“Abandona não que nóis adota (sic).” O recado foi pichado em uma das paredes do Clube dos Bagres, próximo a uma piscina desativada, do lado dividido pela avenida Antônio Barbosa Filho e separado do ginásio. E a filosofia foi colocada em prática. As instalações do clube símbolo de Franca, que completa 60 anos em setembro deste ano e abriga um ginásio tombado desde 2003 - que já foi templo do basquete francano -, foram invadidas por moradores de rua e usuários de entorpecentes. Vestiários, construções inacabadas e áreas cobertas viraram dormitórios. Tudo pode ser visto por quem passa pelas ruas General Carneiro e Osório, no Centro.
O local, alvo do vandalismo, foi tomado pela sujeira e por pichações. Os desenhos ostentam códigos que o cidadão comum desconhece. Como se demarcassem um território. Não se encontra um vidro que não esteja quebrado ou uma porta que não esteja arrombada. Cobertores, roupas, latas e até fezes estão espalhados pelo chão. Papelões demarcam as “camas” dos ocupantes. Segundo moradores e comerciantes da região, o movimento é intenso. À noite, contam eles, cerca de 40 pessoas podem ser vistas circulando pelo local. O espaço também serviria para práticas sexuais e manobras de skate.
O acesso não é difícil. Não há fiscalização. Às 12 horas da última quarta-feira, a reportagem foi ao local e entrou sem dificuldade. A entrada foi possível pela rua General Osório, em local aberto desde o começo da última reforma, próximo a algumas estátuas. Em um prédio perto do ginásio do clube, o Comércio encontrou um homem dormindo tranquilamente.
Atravessa-se a avenida Antônio Barbosa Filho por uma passarela vermelha que tem um pequeno portão, mas sem cadeado. Do outro lado, dois chinelos estavam à margem da piscina desativada. Mais ao fundo, um cômodo teve as portas metálicas arrombadas. Num canto, próximo a um jardim, marcas de fogo e carvão.
Na saída da reportagem, dois homens, aparentando serem moradores de rua, cruzaram a entrada da rua General Osório. Um rápido cumprimento marcou o curto contato. Um deles, com uma pequena bolsa, tomou o rumo do ginásio. O outro, com uma mochila prendendo papelões nas costas, e se dirigiu ao portão da passarela vermelha.
MEDO
Segundo vizinhos do tradicional clube, os andarilho são cordiais e cumprimentam quando passam. Às vezes, pedem dinheiro. Mas ninguém relata ter sido sido vítima de furto. “Eles não mexem com a gente, mas a noite ficamos com medo porque eles brigam entre eles. É sexo, é droga...”, disse um comerciante de 39 anos, que pediu para não ser identificado.

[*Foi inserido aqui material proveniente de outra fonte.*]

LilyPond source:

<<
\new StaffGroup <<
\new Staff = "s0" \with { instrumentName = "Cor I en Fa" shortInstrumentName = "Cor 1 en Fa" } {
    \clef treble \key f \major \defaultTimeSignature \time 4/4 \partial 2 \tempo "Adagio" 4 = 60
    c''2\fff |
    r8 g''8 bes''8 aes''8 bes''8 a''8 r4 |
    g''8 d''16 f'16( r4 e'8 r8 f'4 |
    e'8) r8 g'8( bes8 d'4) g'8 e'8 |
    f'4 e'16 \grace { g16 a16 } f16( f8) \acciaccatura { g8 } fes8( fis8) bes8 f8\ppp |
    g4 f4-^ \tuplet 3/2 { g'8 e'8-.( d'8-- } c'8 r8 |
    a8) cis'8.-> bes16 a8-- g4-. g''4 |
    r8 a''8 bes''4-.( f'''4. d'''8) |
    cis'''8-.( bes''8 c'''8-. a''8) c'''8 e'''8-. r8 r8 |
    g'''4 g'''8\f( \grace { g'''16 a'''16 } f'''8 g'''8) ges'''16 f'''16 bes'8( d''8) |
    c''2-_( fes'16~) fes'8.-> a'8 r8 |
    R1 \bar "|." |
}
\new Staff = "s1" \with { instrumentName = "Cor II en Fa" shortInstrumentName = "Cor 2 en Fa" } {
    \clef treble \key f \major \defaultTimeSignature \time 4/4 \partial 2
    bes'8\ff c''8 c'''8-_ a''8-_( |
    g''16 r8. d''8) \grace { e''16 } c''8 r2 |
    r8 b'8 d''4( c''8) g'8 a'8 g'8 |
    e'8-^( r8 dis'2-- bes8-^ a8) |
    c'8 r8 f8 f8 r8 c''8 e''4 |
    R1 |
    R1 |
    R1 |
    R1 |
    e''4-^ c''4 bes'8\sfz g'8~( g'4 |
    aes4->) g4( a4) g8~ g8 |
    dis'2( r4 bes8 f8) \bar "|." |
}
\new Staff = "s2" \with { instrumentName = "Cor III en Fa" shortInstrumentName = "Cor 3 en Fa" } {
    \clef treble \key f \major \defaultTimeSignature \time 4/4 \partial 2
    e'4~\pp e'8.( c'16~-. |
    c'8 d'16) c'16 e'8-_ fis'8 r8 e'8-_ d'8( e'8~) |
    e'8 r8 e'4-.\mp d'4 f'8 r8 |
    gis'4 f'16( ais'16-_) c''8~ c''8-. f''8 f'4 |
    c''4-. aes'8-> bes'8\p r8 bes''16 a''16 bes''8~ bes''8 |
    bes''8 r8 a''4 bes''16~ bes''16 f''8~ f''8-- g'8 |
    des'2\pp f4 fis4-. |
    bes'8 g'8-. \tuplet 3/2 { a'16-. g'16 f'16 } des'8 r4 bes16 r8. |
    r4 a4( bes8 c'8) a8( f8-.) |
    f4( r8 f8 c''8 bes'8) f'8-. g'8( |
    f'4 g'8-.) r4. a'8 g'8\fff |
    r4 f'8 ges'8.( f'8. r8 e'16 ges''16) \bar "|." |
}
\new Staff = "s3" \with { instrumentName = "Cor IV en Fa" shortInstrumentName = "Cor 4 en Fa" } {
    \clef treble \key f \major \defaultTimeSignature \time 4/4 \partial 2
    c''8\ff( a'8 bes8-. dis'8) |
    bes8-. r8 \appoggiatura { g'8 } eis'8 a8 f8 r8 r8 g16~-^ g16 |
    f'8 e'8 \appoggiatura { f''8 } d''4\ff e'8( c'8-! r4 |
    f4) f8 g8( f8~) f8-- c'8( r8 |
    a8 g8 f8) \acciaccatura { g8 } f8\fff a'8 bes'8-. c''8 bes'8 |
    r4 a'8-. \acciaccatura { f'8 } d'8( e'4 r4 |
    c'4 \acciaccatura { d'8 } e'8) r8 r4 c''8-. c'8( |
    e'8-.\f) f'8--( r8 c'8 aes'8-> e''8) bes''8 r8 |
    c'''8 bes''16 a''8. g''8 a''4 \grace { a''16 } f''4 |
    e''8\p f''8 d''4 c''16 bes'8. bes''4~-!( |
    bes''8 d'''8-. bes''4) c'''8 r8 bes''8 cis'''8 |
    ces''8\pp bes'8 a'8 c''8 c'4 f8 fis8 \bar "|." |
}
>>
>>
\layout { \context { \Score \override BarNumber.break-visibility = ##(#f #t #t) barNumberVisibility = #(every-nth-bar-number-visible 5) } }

A chegada dos moradores de rua, de acordo com testemunhas, é entre as 19 e 22 horas. Pela manhã, a maioria vai embora. No último domingo, fios foram furtados e a rede elétrica do clube prejudicada. Uma fogueira foi feita do outro lado da avenida Antônio Barbosa, próxima às casas, o que alarmou os moradores.
Os funcionários não se atrevem a conversar com os mendigos. “Tem que tirar eles daí, rapaz. Eles cortaram os fios tudo (sic). A gente não pode ir lá. Esse povo é meio doido”, disse um auxiliar de serviços gerais, que trabalha no clube há mais de 20 anos, e que também prefere não ser identificado.
Um comerciante de 66 anos, da diretoria do Bagres, pede socorro à polícia. “Chama a polícia, mas eles nem vêm. Quando vêm, dão uma passadinha e vão embora”, reclamou.